• [How to complete this task] Set out exactly, line by line, the stretch of data below that begins at the line containing "middle dip: (220, 135)" and ends at the line containing "pinky pip: (108, 194)", with both ends kept.

• [Data for this exercise]
··········

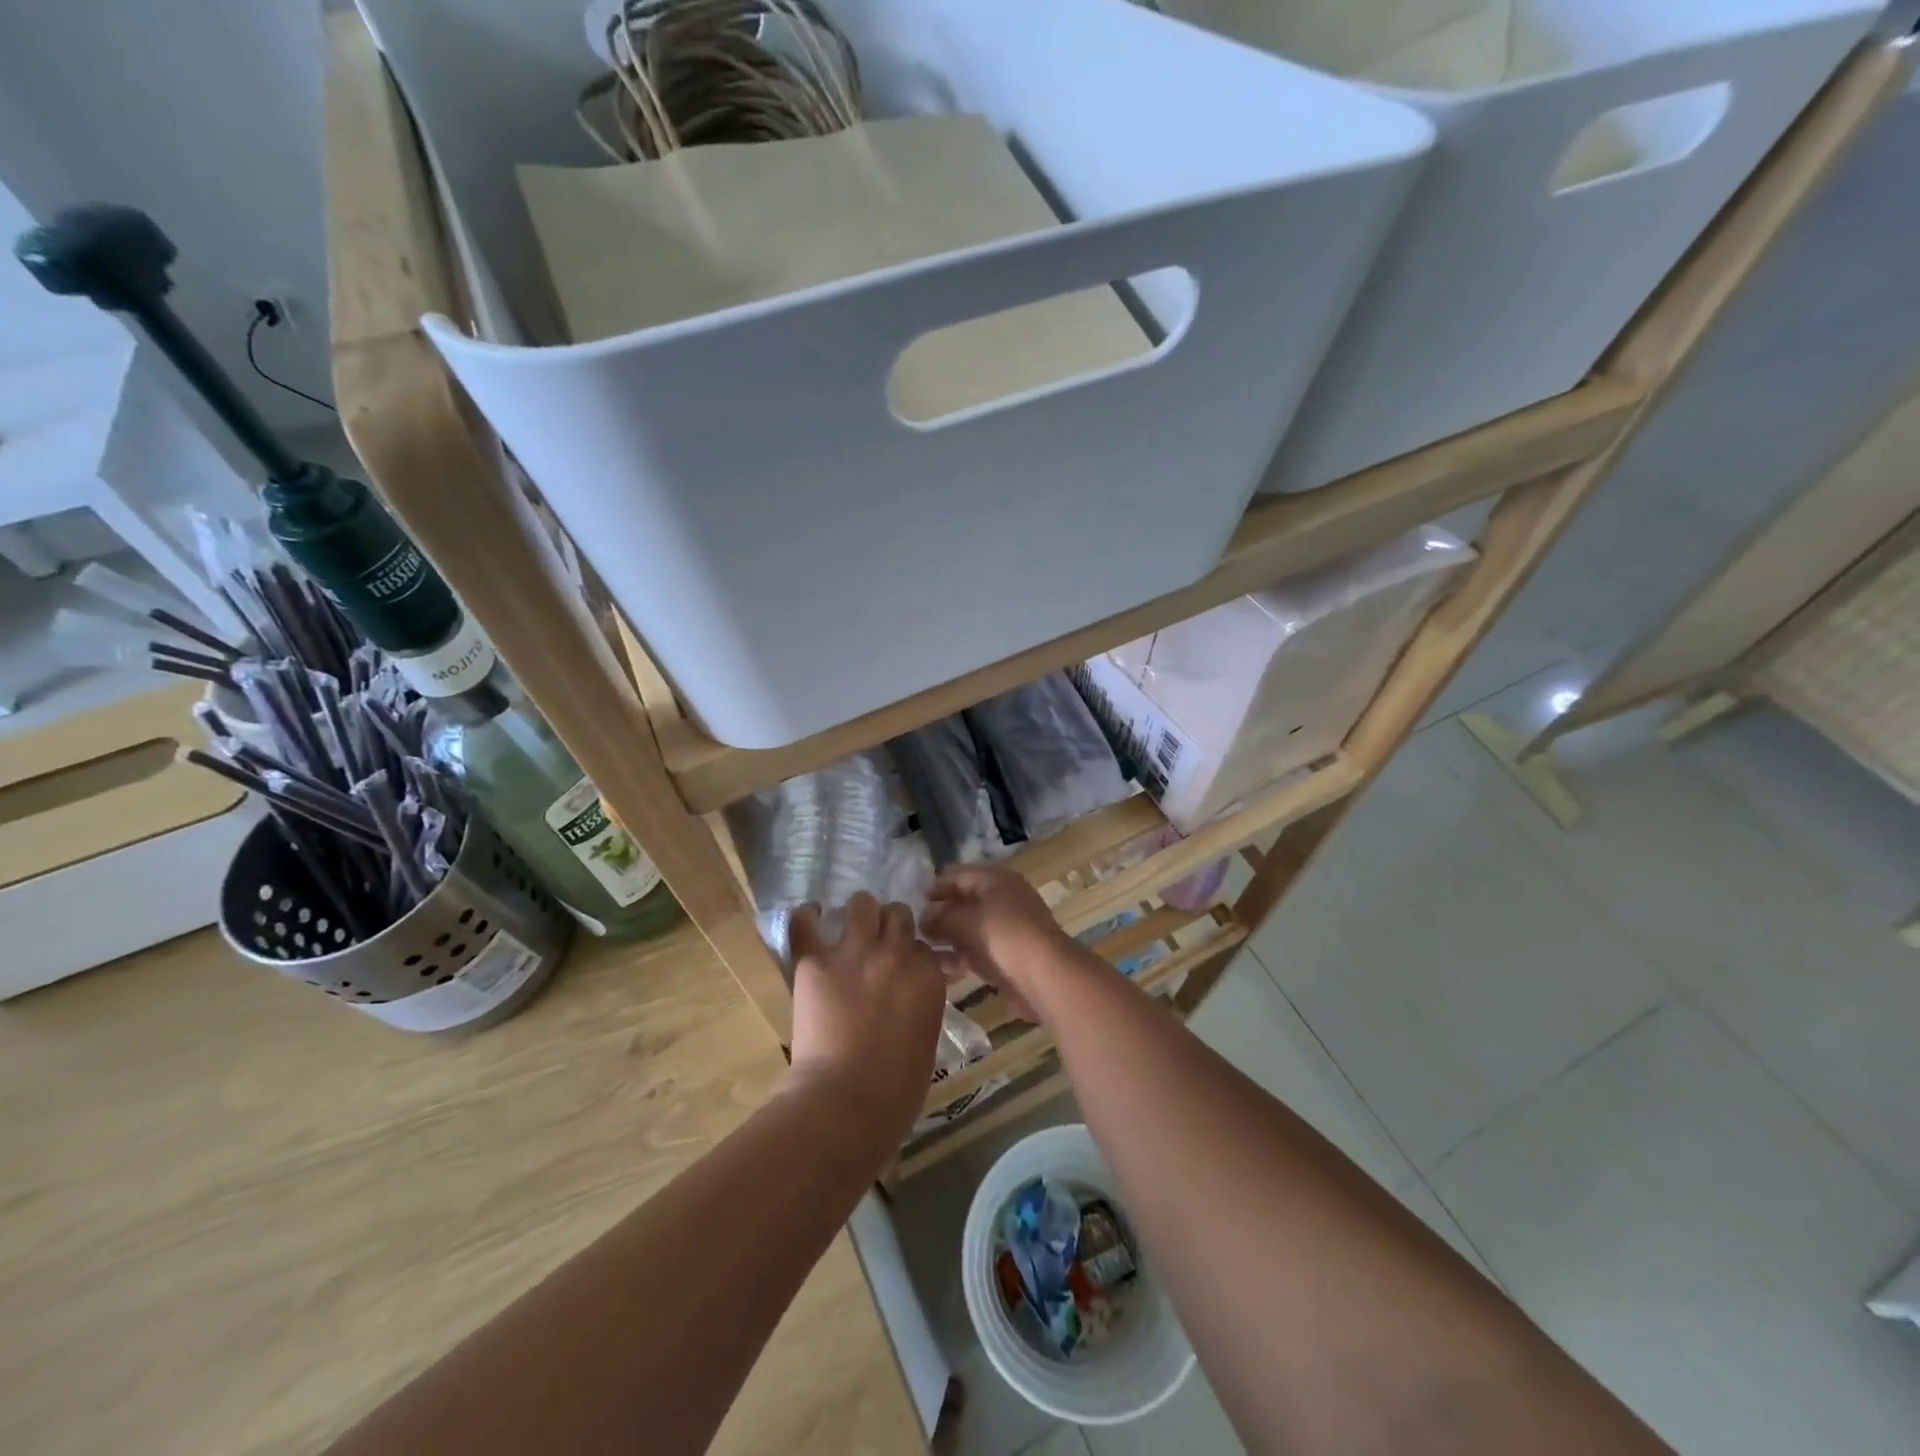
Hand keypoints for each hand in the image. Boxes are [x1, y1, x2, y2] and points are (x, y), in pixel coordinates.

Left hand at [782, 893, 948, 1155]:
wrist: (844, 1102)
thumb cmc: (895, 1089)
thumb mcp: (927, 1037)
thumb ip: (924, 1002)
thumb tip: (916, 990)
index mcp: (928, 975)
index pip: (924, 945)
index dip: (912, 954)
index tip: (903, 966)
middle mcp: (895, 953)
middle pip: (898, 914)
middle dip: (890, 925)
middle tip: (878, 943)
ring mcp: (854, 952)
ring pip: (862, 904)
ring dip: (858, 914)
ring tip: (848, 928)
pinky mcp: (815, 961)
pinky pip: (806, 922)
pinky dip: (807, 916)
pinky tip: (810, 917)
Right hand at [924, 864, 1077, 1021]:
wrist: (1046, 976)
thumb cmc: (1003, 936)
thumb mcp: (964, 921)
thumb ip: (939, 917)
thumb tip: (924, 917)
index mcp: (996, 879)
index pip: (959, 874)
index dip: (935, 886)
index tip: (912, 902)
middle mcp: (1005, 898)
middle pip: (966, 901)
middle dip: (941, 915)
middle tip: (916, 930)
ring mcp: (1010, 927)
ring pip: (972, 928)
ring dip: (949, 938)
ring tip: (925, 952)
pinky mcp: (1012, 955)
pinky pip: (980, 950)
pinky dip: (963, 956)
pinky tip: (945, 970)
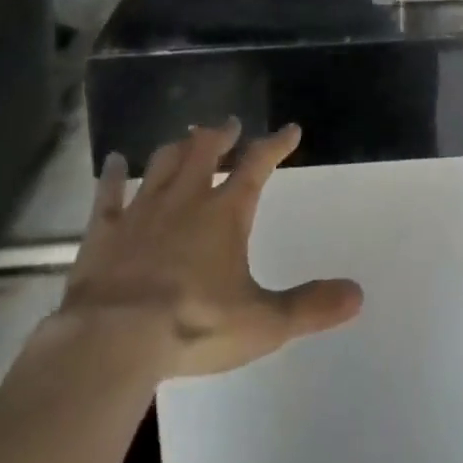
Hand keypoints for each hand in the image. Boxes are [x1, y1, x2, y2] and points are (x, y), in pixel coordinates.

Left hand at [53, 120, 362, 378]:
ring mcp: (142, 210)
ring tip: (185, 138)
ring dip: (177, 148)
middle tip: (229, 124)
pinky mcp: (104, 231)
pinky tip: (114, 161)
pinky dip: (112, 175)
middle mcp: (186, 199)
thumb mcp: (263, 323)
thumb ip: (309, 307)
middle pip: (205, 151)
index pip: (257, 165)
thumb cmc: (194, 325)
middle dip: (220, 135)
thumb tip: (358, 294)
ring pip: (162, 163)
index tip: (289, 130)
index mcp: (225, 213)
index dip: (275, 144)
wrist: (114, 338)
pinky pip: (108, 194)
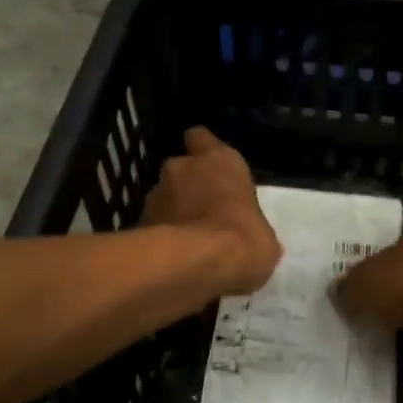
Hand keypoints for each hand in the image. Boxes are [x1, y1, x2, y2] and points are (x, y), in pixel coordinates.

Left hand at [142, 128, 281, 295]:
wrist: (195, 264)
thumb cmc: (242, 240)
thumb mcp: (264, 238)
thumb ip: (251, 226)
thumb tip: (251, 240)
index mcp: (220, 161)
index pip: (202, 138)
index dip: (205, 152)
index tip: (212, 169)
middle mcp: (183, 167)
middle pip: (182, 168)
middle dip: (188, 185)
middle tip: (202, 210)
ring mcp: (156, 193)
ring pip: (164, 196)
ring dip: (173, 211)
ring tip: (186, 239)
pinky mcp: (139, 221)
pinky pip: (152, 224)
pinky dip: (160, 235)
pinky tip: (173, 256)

··········

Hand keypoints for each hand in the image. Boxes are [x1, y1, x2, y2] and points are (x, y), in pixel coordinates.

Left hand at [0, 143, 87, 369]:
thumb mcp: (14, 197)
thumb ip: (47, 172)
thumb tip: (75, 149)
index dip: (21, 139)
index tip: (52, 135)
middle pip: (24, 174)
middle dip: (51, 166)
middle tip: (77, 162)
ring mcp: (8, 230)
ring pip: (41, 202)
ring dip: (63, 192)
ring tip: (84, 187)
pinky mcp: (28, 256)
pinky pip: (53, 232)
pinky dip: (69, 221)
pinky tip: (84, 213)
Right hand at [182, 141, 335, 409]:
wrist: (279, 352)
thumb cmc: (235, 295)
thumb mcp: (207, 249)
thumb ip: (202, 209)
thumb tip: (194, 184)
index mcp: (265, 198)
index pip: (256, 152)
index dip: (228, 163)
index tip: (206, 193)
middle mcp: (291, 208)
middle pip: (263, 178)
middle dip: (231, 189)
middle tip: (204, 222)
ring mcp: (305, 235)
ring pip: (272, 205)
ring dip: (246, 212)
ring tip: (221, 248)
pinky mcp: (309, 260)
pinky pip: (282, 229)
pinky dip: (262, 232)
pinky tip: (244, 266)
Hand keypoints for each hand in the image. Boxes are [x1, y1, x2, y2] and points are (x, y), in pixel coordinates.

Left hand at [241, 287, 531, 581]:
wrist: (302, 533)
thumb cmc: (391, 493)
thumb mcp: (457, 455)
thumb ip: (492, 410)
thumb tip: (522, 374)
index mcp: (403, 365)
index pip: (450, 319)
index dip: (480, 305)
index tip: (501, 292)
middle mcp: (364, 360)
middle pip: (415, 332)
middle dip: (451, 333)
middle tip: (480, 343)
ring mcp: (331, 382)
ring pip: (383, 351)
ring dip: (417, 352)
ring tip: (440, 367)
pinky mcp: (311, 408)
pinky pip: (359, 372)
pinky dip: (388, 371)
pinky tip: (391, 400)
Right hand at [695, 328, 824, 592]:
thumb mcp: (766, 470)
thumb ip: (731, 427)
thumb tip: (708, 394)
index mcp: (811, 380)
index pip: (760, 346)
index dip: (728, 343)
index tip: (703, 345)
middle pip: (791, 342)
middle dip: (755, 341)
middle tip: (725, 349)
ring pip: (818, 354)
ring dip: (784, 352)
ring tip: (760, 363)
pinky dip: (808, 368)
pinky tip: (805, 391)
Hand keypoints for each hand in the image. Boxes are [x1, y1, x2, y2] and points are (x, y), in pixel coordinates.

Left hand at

··········

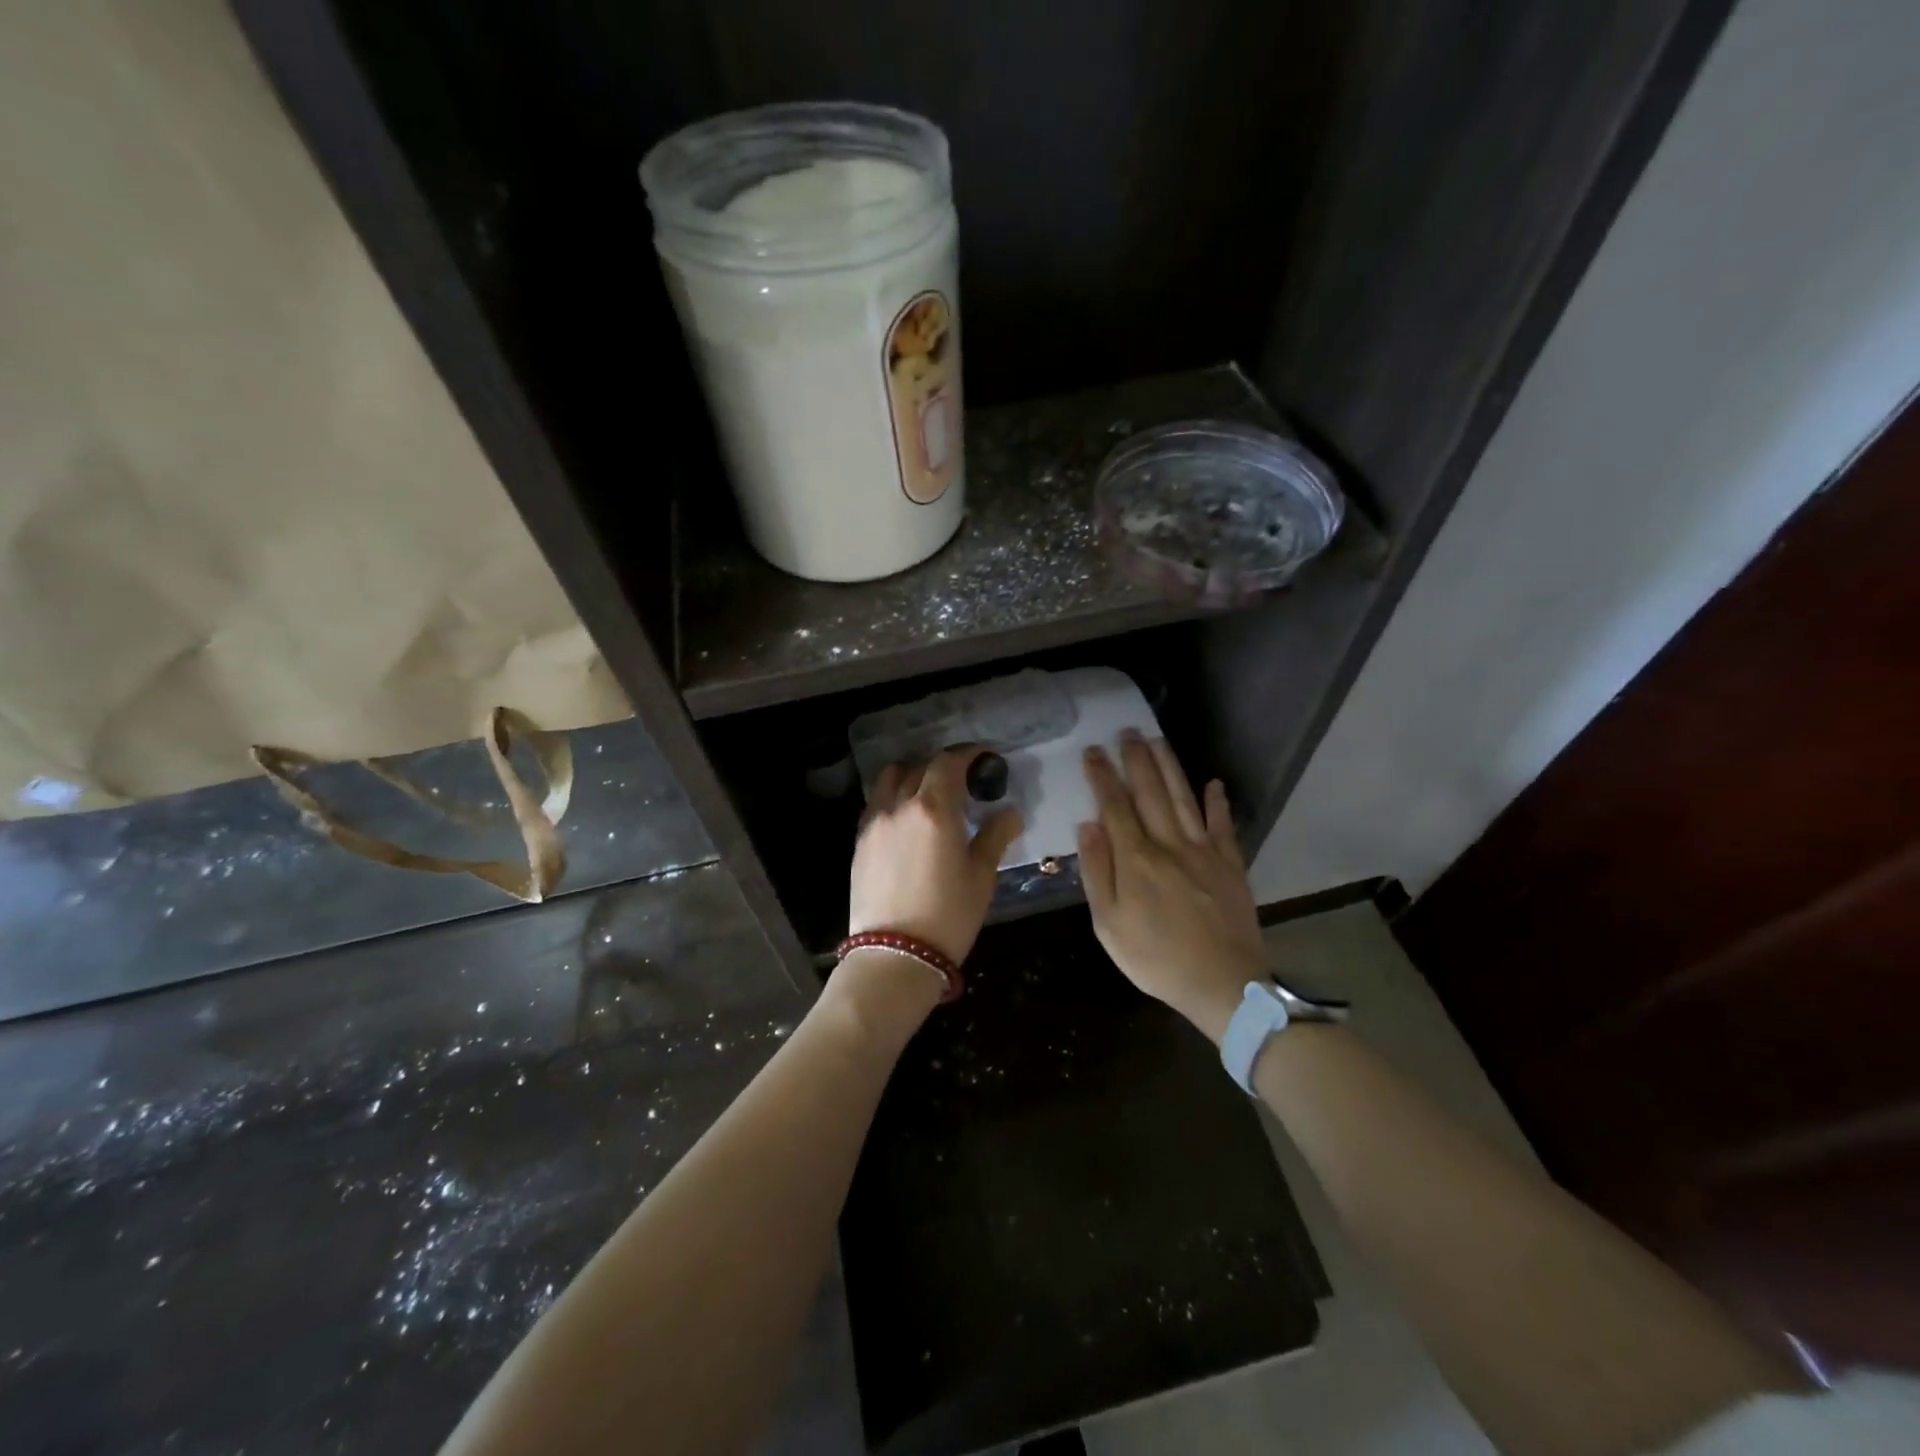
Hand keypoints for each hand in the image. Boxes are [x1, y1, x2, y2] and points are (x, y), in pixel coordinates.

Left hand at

··········

• [Reply]
middle dip: (220, 135)
thumb tip: (358, 294)
ring pip: (162, 163)
index tip: (289, 130)
index mcp: (225, 213)
index dip: (275, 144)
wrist: (114, 338)
pinky pip: (108, 194)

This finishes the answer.